◆ Exercise prompt:
Write out exactly the lines below that run from the one containing "- **Keyword Score**: 1" through the one containing "- **Topic Keywords**: search", both included, with no other lines.
Segment Start: Material to process
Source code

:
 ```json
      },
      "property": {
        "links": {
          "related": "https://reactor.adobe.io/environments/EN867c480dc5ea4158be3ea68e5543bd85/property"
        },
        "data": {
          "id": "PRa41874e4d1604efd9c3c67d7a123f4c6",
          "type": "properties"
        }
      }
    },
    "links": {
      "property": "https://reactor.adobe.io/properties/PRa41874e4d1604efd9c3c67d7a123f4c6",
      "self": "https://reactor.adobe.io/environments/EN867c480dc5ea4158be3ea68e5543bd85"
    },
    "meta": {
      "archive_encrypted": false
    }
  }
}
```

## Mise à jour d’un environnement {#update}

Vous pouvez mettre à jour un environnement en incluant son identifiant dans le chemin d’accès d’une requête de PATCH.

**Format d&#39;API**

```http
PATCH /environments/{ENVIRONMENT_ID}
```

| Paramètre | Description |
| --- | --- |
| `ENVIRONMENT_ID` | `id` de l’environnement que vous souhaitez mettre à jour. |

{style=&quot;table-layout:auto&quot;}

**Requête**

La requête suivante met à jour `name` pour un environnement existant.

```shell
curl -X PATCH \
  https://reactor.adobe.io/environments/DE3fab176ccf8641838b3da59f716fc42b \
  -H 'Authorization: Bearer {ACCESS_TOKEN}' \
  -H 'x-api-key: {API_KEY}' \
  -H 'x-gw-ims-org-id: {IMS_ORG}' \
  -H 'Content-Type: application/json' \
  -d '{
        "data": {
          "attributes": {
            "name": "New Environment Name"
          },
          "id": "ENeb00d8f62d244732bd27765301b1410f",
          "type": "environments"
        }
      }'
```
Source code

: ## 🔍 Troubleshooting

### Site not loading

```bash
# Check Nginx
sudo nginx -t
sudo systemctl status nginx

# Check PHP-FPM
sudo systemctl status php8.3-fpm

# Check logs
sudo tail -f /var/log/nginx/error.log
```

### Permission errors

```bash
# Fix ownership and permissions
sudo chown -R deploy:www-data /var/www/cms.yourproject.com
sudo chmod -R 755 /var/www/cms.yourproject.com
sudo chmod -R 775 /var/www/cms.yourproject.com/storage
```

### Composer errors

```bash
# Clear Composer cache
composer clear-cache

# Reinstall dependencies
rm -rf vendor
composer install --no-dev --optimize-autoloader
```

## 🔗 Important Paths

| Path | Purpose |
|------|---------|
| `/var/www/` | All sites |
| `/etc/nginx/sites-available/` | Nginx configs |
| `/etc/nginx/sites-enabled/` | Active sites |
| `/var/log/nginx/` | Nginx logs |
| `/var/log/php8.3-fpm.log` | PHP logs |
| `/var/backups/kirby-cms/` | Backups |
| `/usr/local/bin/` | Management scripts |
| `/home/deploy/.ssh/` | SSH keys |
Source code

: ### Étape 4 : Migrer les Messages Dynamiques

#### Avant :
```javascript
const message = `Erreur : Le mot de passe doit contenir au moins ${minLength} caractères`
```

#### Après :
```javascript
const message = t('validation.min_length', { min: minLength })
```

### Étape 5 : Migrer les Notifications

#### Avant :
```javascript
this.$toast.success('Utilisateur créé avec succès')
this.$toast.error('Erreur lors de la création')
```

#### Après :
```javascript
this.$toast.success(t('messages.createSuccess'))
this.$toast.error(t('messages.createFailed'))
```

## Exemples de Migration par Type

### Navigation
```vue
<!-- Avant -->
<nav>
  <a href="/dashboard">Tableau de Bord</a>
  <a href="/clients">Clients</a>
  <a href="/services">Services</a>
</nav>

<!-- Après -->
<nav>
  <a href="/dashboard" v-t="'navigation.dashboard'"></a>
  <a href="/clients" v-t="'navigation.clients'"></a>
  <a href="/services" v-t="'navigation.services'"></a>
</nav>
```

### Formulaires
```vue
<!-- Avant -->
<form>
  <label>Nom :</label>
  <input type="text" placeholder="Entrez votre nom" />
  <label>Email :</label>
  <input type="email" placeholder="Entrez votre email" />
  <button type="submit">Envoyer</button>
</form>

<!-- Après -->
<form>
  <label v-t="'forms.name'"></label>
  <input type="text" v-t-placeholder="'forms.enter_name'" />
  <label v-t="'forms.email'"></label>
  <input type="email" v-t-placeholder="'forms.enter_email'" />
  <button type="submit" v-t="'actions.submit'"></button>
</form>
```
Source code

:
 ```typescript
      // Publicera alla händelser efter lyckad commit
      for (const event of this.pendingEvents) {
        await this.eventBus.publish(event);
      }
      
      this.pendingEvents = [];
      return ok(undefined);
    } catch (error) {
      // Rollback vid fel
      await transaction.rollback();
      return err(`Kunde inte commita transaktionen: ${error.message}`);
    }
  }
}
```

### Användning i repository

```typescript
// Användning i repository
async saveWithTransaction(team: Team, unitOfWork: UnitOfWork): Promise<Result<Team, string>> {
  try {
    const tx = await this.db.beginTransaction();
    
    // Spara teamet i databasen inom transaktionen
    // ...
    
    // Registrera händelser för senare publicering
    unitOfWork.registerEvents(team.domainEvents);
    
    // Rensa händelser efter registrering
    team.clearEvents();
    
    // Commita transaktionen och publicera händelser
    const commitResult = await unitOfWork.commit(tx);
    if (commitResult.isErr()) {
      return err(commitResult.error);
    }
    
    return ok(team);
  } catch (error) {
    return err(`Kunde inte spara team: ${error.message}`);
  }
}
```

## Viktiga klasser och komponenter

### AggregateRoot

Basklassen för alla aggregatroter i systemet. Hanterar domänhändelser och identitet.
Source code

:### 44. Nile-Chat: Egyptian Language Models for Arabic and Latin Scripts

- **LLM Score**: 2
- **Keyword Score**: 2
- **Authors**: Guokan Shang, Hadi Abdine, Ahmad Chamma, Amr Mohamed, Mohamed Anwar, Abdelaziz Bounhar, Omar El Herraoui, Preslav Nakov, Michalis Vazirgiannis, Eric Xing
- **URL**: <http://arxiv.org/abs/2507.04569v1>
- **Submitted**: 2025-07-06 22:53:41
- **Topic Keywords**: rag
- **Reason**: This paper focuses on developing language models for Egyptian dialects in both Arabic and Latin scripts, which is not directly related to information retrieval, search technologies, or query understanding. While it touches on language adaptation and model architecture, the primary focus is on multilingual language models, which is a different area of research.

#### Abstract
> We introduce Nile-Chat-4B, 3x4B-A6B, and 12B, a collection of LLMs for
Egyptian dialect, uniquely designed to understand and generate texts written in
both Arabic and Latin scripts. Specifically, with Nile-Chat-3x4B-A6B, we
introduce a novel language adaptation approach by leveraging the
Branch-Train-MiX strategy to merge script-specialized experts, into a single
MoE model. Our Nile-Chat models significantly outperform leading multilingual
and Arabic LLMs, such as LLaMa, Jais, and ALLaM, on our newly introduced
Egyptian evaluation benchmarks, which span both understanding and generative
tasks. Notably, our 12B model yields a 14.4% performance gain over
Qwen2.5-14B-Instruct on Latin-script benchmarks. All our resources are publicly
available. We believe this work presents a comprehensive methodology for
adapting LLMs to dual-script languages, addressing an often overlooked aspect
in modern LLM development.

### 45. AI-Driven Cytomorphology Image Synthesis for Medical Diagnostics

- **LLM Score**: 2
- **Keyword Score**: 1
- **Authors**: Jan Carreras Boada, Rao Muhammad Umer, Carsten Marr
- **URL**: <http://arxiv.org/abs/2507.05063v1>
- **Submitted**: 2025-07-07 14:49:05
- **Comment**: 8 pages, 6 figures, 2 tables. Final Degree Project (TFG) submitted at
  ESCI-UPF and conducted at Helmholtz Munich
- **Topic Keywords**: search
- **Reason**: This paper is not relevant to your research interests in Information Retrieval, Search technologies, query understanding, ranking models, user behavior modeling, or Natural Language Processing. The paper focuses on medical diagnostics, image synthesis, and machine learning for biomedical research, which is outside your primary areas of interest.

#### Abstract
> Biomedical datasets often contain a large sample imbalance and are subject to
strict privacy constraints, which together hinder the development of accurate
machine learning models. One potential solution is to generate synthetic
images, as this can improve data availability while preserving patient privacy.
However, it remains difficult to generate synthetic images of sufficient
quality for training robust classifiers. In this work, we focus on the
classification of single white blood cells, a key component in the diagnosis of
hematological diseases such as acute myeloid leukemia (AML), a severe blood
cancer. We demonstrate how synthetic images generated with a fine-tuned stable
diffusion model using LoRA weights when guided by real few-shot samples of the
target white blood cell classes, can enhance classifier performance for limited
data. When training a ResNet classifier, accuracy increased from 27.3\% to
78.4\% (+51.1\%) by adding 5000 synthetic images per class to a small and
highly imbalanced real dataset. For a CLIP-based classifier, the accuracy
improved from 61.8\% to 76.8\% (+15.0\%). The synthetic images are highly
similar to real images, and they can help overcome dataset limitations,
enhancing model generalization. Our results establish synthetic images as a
Segment End: Material to process
◆ Your response:
- **Keyword Score**: 1
- **Authors**: Jan Carreras Boada, Rao Muhammad Umer, Carsten Marr
- **URL**: <http://arxiv.org/abs/2507.05063v1>
- **Submitted**: 2025-07-07 14:49:05
- **Comment**: 8 pages, 6 figures, 2 tables. Final Degree Project (TFG) submitted at
  ESCI-UPF and conducted at Helmholtz Munich
- **Topic Keywords**: search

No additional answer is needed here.